Quando a negativa de cobertura não é resolvida administrativamente, o beneficiário pode ingressar com uma ação judicial para garantir a cobertura do tratamento. O judiciário tem se mostrado favorável ao direito à saúde, priorizando a proteção do paciente, principalmente em casos em que a negativa de cobertura coloca em risco a saúde ou a vida do beneficiário.

Em muitas situações, o juiz pode conceder uma tutela de urgência, determinando que o plano de saúde forneça o tratamento imediatamente, independentemente do cumprimento da carência, caso se trate de um procedimento de urgência ou emergência. Além disso, o paciente pode solicitar indenização por danos materiais ou morais caso a negativa tenha causado prejuízos significativos.

Danos materiais e morais causados pela negativa de cobertura

Além de solicitar a revisão da negativa, o beneficiário pode pleitear indenização por danos materiais e morais.

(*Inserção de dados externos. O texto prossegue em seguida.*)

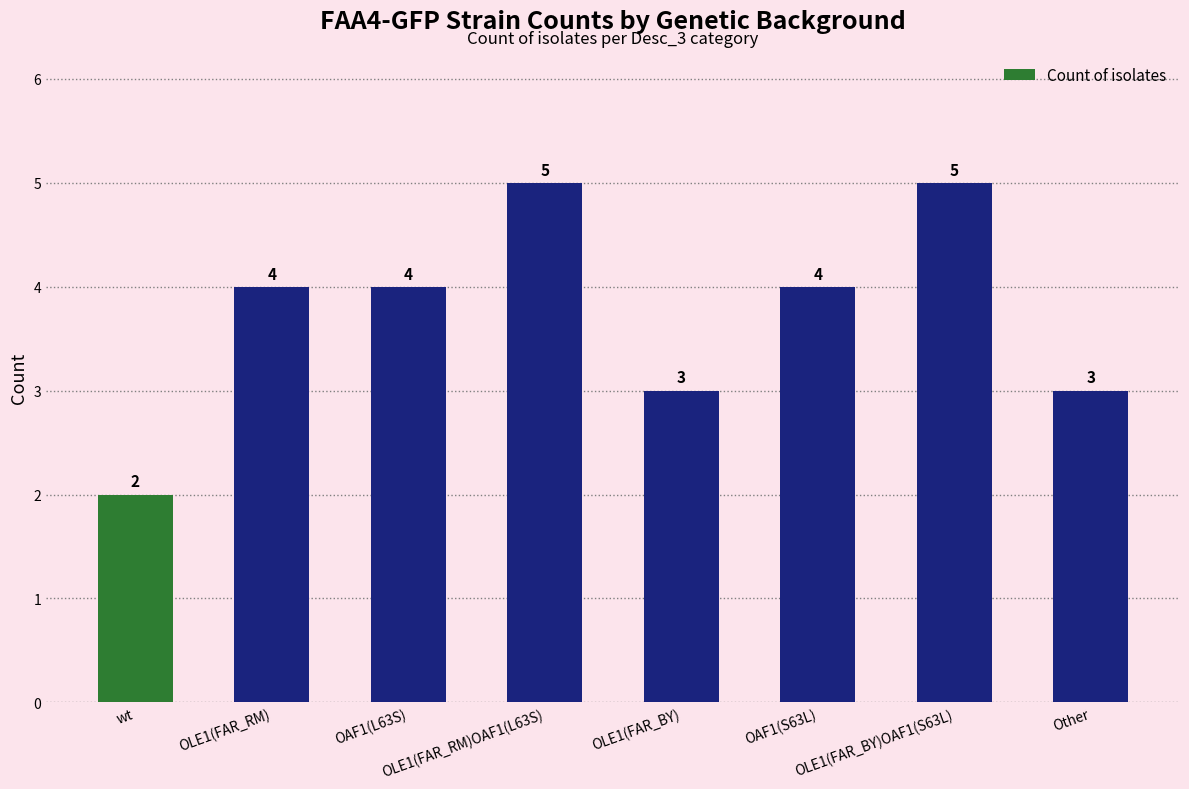

Read the value at wt.

2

Os danos materiais são relacionados aos gastos adicionais que o paciente teve que arcar para realizar o tratamento, como o pagamento de custos extras ou a compra de medicamentos que deveriam ser cobertos pelo plano de saúde.

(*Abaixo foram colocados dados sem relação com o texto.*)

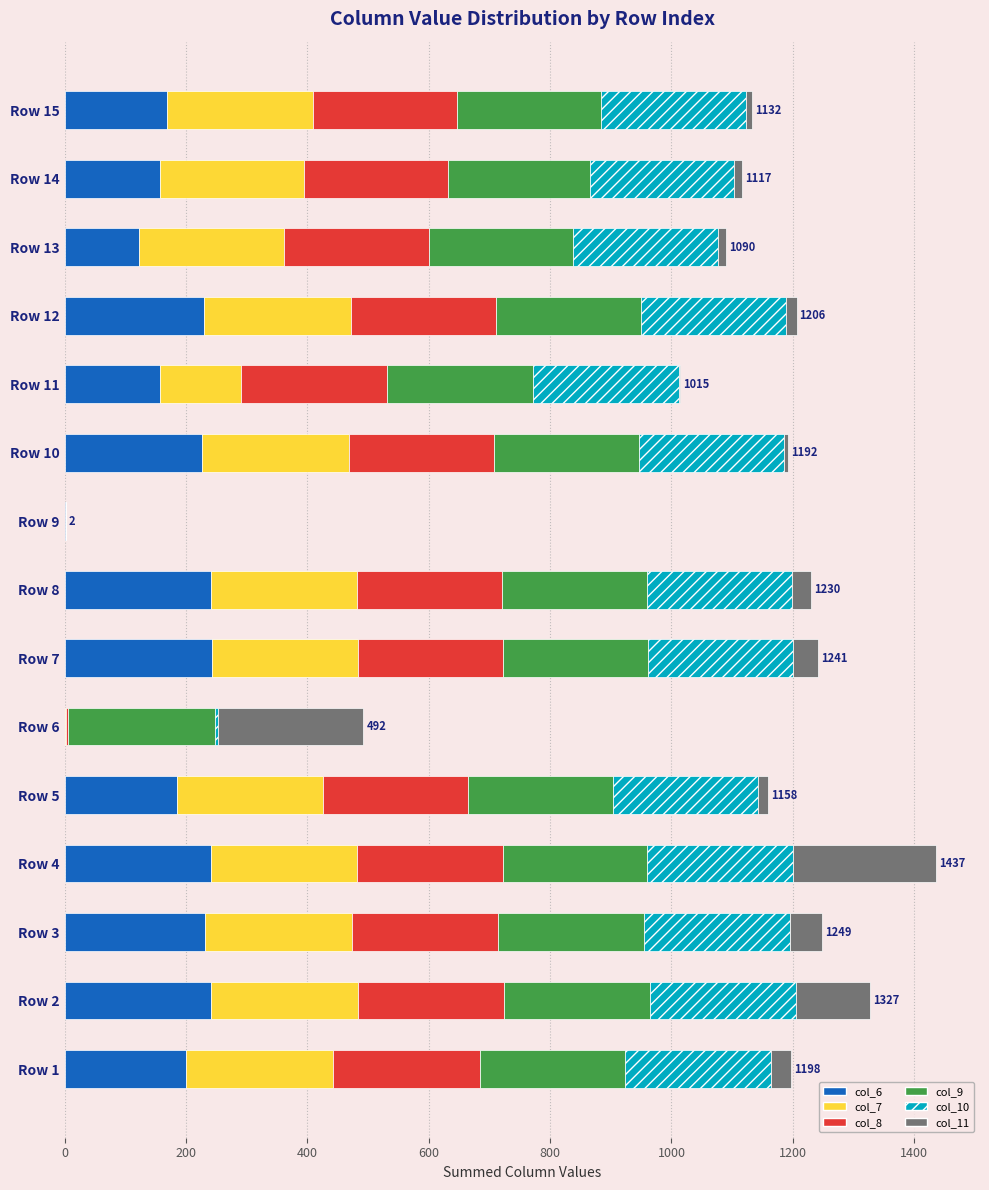

What is the sum of all col_6 values?

2645.6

Já os danos morais podem ser pleiteados quando a negativa de cobertura causou sofrimento emocional ou psicológico ao beneficiário, como nos casos de tratamentos de urgência que não foram autorizados a tempo. O judiciário tem reconhecido a ocorrência de danos morais em situações de negativa indevida de cobertura, principalmente quando se trata de tratamentos essenciais à saúde.

Conclusão

A cláusula de carência é uma das principais causas de negativa de cobertura por planos de saúde e gera um impacto significativo nos beneficiários. Embora seja uma prática regulamentada, a aplicação abusiva dessa cláusula pode ser contestada judicialmente, especialmente quando a negativa de cobertura prejudica o direito à saúde ou ocorre em situações de urgência. O beneficiário tem o direito de buscar a revisão da negativa de cobertura por meio de recursos administrativos, reclamações à ANS ou ações judiciais, visando garantir o acesso ao tratamento médico necessário e a reparação por eventuais danos causados.